--- Recorded information ---

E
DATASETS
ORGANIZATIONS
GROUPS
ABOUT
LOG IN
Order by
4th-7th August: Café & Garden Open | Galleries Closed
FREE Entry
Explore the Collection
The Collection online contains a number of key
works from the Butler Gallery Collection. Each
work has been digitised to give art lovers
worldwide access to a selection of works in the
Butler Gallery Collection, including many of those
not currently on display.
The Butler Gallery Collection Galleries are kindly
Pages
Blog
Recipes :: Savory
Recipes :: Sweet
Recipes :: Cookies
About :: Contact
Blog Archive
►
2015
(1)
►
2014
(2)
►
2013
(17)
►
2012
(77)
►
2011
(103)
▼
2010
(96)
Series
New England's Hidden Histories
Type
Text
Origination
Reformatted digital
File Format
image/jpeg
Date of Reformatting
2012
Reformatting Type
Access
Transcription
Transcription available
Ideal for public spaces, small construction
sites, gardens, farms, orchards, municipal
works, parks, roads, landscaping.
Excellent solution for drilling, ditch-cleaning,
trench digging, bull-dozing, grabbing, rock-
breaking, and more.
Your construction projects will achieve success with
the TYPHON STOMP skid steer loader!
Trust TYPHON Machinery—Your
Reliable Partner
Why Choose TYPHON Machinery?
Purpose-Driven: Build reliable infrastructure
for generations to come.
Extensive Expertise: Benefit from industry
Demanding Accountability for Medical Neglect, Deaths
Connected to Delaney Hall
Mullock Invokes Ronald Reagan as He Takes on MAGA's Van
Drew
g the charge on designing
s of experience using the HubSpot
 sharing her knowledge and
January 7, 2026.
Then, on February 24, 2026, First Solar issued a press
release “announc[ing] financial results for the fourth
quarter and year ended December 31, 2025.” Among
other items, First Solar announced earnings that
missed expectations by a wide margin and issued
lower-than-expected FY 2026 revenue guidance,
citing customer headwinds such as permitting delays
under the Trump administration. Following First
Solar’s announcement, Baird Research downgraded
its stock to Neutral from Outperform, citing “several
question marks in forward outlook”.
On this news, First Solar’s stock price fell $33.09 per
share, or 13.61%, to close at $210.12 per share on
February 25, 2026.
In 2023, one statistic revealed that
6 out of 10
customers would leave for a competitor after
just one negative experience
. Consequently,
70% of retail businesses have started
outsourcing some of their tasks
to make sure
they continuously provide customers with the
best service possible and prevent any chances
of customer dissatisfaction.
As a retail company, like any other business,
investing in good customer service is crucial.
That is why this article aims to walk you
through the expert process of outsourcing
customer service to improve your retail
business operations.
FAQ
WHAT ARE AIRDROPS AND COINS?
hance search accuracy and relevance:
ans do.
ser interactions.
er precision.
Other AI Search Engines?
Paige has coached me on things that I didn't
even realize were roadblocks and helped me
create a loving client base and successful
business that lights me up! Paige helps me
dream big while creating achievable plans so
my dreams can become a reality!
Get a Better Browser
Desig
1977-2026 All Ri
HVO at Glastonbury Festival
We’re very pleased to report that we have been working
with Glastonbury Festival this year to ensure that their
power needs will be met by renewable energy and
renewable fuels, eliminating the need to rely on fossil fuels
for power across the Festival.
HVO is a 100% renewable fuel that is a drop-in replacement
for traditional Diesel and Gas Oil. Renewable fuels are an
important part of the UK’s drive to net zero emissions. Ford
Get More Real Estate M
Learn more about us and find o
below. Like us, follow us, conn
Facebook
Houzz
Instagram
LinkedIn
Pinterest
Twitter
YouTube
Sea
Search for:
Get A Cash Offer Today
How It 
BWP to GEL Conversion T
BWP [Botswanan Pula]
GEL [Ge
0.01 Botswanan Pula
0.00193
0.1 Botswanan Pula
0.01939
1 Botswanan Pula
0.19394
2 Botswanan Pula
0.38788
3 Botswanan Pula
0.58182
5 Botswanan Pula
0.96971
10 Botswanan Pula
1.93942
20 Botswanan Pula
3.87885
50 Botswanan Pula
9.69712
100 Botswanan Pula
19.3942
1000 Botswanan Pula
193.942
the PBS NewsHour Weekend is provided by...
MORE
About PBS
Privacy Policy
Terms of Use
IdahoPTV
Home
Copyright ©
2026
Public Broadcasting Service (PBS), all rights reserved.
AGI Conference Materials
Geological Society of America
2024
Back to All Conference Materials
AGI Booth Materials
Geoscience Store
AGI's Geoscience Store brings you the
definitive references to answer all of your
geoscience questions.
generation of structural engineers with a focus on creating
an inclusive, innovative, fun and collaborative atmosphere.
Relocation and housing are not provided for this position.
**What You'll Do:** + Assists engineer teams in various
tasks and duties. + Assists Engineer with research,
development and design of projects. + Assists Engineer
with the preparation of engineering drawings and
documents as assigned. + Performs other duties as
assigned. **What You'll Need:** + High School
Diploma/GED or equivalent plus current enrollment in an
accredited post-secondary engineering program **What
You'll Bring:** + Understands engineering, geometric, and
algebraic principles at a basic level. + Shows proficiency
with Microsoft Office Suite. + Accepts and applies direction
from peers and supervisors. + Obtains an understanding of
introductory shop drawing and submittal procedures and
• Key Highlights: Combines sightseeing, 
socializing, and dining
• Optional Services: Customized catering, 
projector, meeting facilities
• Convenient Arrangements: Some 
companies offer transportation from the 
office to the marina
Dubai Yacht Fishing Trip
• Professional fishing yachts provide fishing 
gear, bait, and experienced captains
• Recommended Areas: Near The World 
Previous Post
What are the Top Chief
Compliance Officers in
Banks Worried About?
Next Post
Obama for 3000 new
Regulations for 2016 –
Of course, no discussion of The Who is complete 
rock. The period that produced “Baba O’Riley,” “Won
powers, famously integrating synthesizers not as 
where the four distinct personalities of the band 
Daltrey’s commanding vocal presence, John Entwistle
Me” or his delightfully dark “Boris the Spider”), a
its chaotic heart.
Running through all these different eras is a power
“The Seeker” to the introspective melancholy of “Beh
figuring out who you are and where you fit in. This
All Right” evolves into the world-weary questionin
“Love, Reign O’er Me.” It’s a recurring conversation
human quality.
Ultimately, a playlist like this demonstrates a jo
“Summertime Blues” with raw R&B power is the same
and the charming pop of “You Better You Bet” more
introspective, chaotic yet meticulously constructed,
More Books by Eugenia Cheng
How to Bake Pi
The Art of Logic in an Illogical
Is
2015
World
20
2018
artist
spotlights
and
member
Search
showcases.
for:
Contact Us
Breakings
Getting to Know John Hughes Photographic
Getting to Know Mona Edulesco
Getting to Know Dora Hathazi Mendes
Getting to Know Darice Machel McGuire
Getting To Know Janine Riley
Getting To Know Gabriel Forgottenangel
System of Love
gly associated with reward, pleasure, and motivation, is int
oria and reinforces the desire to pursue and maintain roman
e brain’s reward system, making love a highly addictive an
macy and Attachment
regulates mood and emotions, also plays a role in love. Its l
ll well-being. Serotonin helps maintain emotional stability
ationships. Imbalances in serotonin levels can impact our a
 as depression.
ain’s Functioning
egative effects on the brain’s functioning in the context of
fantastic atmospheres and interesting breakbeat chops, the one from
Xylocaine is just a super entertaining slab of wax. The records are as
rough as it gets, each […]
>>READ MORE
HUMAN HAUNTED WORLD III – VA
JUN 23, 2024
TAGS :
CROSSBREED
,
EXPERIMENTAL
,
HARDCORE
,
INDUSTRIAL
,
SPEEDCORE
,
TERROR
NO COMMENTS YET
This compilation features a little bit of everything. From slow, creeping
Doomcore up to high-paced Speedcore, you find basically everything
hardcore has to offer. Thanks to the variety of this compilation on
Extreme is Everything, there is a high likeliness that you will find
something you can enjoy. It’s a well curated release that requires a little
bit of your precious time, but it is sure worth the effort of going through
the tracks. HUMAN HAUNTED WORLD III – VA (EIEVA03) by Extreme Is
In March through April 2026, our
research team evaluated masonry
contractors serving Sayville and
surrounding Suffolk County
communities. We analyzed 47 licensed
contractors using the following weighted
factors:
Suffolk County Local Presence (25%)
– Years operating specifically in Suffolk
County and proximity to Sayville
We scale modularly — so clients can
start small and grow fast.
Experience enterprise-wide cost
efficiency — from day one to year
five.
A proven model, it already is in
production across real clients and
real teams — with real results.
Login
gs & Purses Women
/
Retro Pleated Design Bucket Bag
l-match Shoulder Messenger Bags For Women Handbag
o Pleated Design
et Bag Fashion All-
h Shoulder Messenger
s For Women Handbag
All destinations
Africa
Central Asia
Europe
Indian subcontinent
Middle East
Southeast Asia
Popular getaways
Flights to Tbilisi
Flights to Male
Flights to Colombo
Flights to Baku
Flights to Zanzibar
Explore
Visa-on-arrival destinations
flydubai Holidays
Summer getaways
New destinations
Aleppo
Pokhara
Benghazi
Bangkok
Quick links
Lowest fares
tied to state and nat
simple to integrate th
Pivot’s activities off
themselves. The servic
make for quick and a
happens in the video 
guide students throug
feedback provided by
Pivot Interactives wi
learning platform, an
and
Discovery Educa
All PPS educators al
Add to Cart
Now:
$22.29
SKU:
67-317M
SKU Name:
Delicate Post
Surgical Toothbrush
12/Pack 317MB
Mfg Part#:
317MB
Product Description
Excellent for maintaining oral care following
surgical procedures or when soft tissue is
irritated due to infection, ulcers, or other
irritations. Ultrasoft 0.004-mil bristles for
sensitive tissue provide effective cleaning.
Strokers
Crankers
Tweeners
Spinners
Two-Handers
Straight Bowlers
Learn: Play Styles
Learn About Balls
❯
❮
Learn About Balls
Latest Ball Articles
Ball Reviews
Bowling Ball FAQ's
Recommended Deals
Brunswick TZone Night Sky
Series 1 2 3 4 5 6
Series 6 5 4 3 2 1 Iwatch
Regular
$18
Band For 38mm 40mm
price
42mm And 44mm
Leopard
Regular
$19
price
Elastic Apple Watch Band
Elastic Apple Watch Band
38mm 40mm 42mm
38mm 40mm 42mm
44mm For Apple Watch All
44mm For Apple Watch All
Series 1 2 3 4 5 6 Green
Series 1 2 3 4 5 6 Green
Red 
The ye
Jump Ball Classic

---

Exercise description
Could you write out, exactly as they stand, only the lines above that begin at the line with "just one negative experience" and stop after the line with "through the expert process of outsourcing"?

Output
just one negative experience
. Consequently,
70% of retail businesses have started
outsourcing some of their tasks
to make sure
they continuously provide customers with the
best service possible and prevent any chances
of customer dissatisfaction.
As a retail company, like any other business,
investing in good customer service is crucial.
That is why this article aims to walk you
through the expert process of outsourcing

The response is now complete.